Induction of heme oxygenase-1 with cobalt protoporphyrin fails to prolong hamster-to-rat kidney xenograft survival
Introduction The anti-apoptotic gene heme oxygenase-1 (HO-1) is believed to be important in the development of accommodation of heart xenografts in the hamster-to-rat concordant model. Cobalt protoporphyrin (CoPP) is known to induce the expression of HO-1 in rodents. We attempted to prolong the survival of kidney xenografts in this model by up-regulating the expression of HO-1 in the donor organ with CoPP.
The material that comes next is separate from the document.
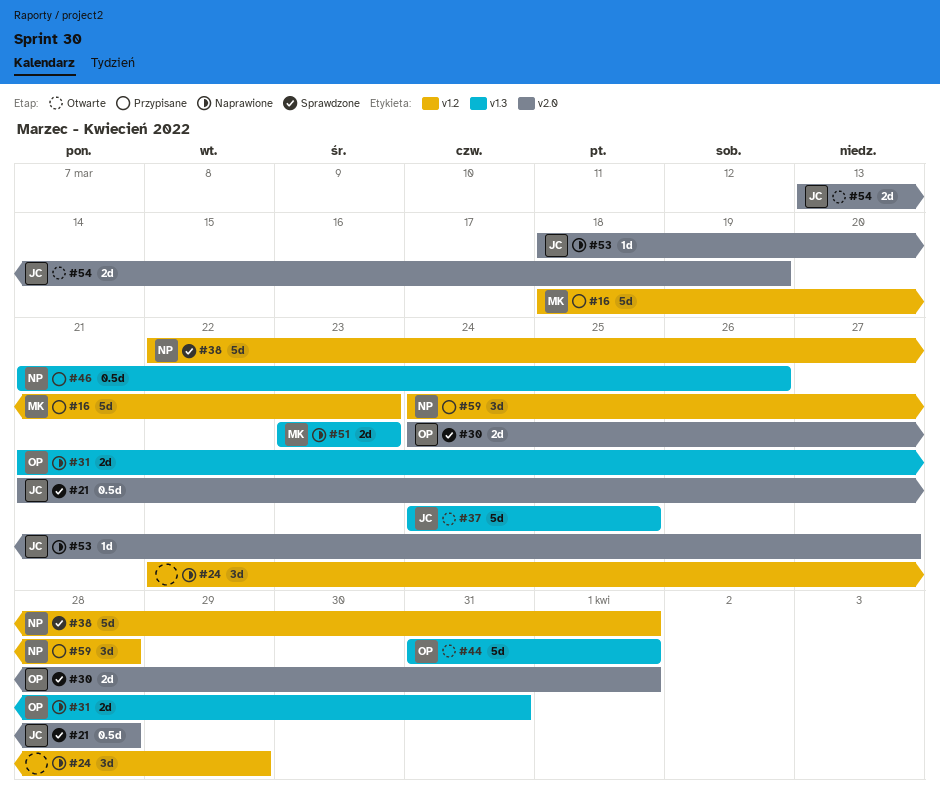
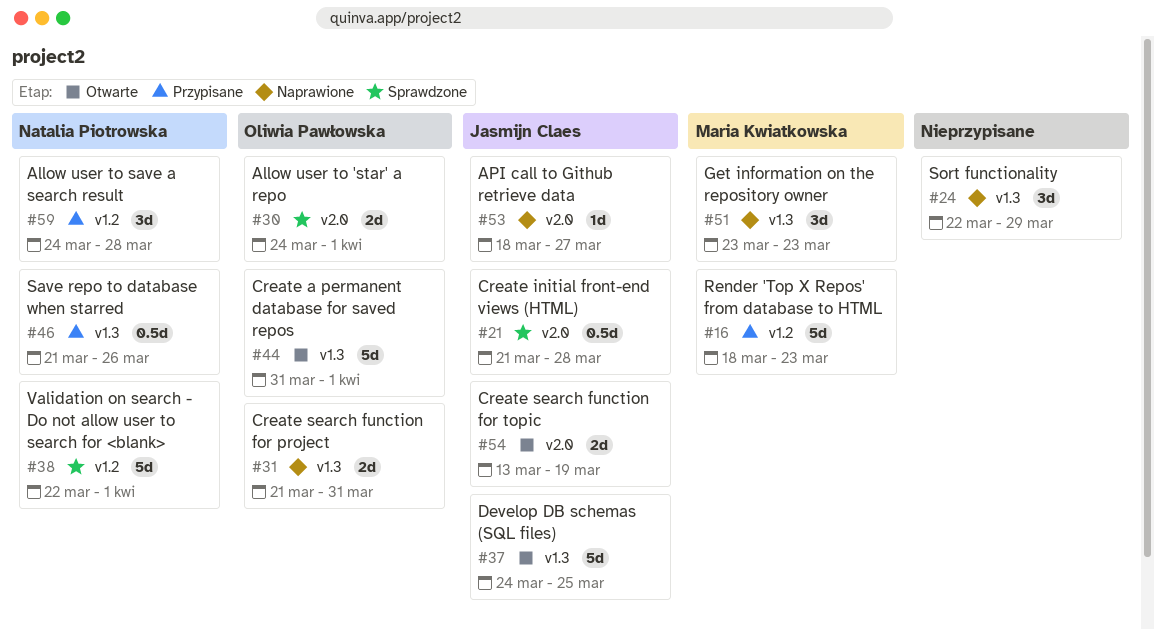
#24, label: v1.2 -> v1.3
#51, estimate: 2d -> 3d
Materials and methods Male Lewis rats (175-225 g) underwent bilateral nephrectomy and received a single kidney transplant from a Golden Syrian hamster (125-165 g). The control animals received no treatment. One group of animals received daily intramuscular injections of cyclosporine A (5 mg/kg per day) beginning on the day of transplant. The third group received a kidney from a hamster treated with CoPP (10 mg/kg via intraperitoneal injection) 24 h prior to transplant. These recipients also received cyclosporine A (5 mg/kg per day i.m.). At the time of transplantation, the contralateral hamster kidney was removed and subjected to immunohistochemical analysis for HO-1. Animals experiencing operative complications (20%) were excluded from analysis. Rejection was defined as the death of the recipient.
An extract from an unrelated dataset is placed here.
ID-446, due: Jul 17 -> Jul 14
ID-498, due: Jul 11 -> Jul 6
Results Untreated control animals survived for a mean of 5.6 days (see Table). Those treated with cyclosporine A survived a mean of 6.2 days. The animals receiving the kidney pretreated with CoPP survived a mean of 6 days, despite immunohistochemical evidence that HO-1 expression had been up-regulated in the contralateral kidney.
Conclusions Up-regulation of HO-1 expression with cobalt protoporphyrin does not prolong survival of kidney xenografts in a hamster-to-rat model. Further studies are ongoing to determine if this observation is due to insufficient or inhomogeneous up-regulation of the gene, lack of protective effect of the gene, or is an organ-specific finding.